## What you have to do:
Search the data for the string "nose" and copy each line where it turns up.

Collected data
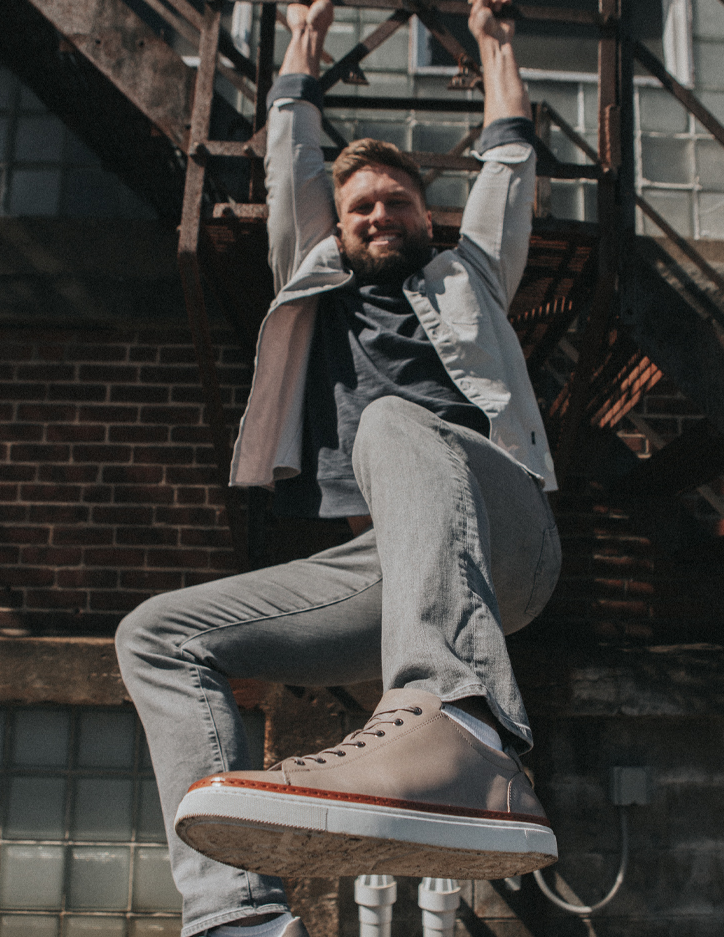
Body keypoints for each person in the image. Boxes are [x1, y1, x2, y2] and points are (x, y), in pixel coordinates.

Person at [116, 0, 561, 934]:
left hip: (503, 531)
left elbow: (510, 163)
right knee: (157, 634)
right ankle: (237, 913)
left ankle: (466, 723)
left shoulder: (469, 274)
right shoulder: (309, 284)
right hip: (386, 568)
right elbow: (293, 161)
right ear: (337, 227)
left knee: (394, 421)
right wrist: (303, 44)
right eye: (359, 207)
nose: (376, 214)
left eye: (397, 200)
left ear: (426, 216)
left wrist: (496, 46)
* * *
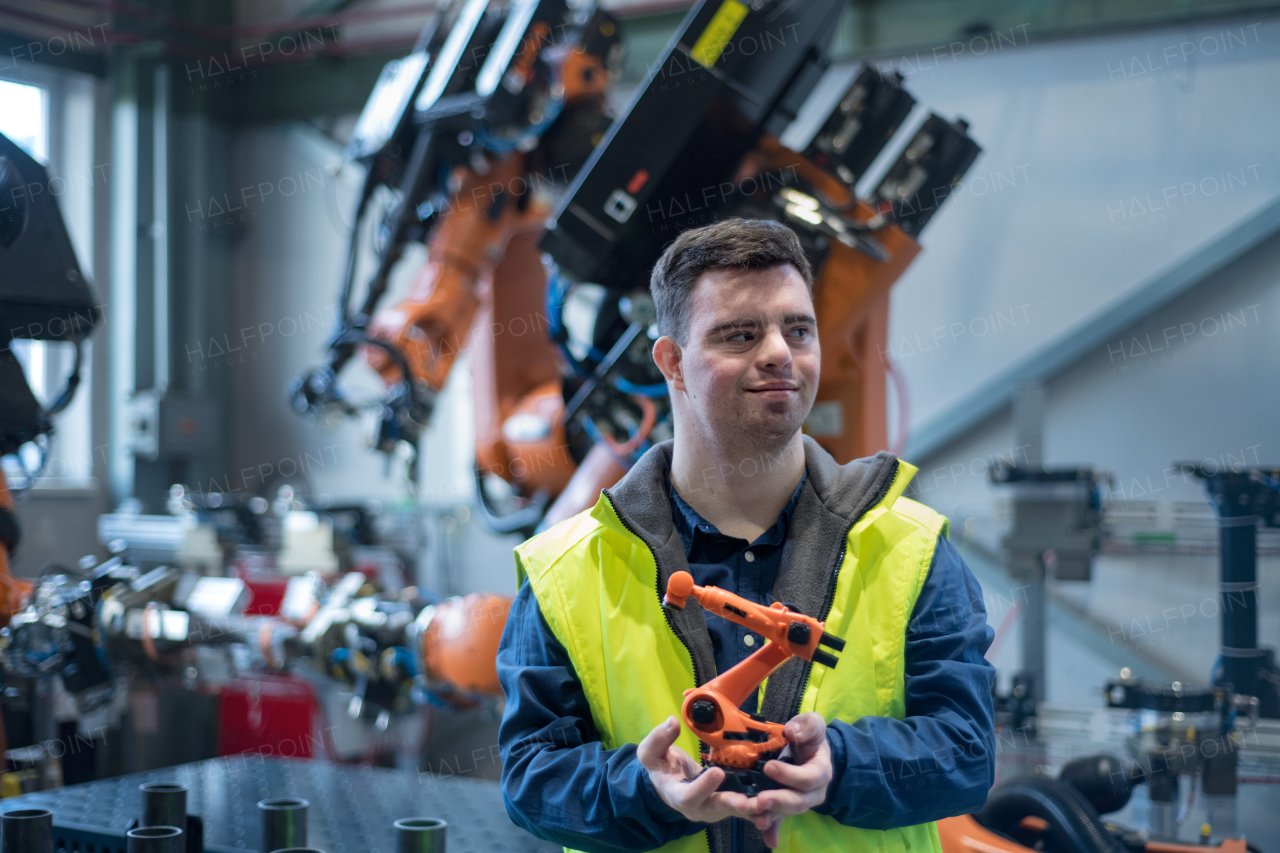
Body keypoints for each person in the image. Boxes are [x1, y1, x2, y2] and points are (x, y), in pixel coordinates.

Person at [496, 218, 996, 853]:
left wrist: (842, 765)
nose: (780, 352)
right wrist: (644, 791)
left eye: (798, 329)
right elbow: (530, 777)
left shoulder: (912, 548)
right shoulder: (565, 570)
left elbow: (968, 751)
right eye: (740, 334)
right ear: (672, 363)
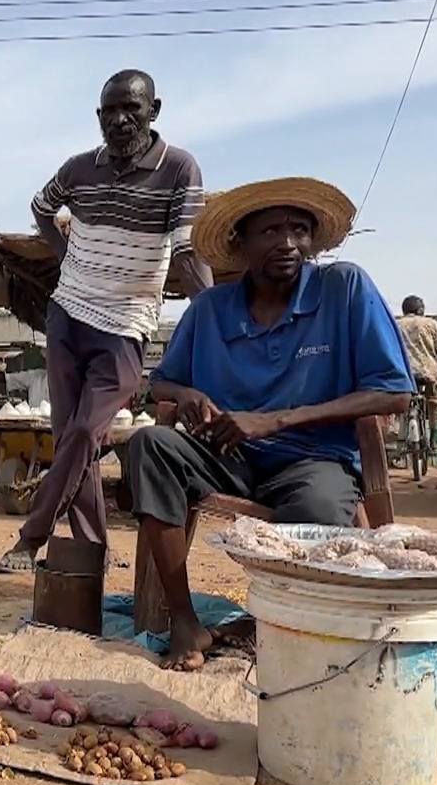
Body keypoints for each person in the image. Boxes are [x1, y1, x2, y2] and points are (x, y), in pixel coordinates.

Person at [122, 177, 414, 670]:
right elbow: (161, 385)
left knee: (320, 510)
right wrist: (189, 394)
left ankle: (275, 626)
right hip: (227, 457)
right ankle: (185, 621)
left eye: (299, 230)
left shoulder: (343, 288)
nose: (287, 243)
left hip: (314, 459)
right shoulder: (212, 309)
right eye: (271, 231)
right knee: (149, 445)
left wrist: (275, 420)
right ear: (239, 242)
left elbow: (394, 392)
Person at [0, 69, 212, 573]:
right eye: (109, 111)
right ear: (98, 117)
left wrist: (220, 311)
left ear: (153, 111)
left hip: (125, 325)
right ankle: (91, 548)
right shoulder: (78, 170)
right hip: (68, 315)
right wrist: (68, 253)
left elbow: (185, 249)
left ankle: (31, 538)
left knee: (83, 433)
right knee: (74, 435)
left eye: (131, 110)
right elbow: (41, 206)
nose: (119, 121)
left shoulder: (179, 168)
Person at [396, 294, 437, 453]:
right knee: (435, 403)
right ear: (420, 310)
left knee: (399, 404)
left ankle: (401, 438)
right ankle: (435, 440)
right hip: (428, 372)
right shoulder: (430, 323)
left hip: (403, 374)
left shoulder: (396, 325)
...
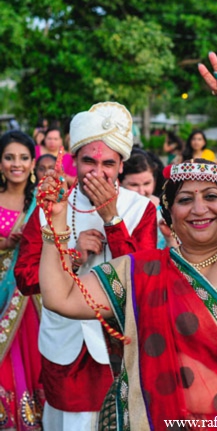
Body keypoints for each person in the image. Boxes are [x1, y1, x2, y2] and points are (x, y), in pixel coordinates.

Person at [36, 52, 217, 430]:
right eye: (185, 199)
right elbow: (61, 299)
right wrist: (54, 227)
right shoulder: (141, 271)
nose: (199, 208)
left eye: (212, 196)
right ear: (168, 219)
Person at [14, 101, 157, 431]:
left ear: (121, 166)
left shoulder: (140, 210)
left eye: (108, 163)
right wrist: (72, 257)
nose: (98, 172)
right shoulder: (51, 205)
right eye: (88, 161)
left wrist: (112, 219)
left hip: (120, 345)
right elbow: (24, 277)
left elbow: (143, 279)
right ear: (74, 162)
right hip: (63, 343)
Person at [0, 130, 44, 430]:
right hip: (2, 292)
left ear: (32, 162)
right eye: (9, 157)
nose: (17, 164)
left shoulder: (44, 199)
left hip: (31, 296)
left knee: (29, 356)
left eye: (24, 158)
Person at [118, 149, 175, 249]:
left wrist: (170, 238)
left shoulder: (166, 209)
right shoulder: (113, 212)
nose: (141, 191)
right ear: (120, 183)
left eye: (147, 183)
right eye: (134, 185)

## Expected output:
nose: (376, 214)
nose: (780, 352)
nose: (287, 243)
nose: (119, 121)
nose: (199, 208)
nose: (98, 172)
nose: (17, 164)
nose: (141, 191)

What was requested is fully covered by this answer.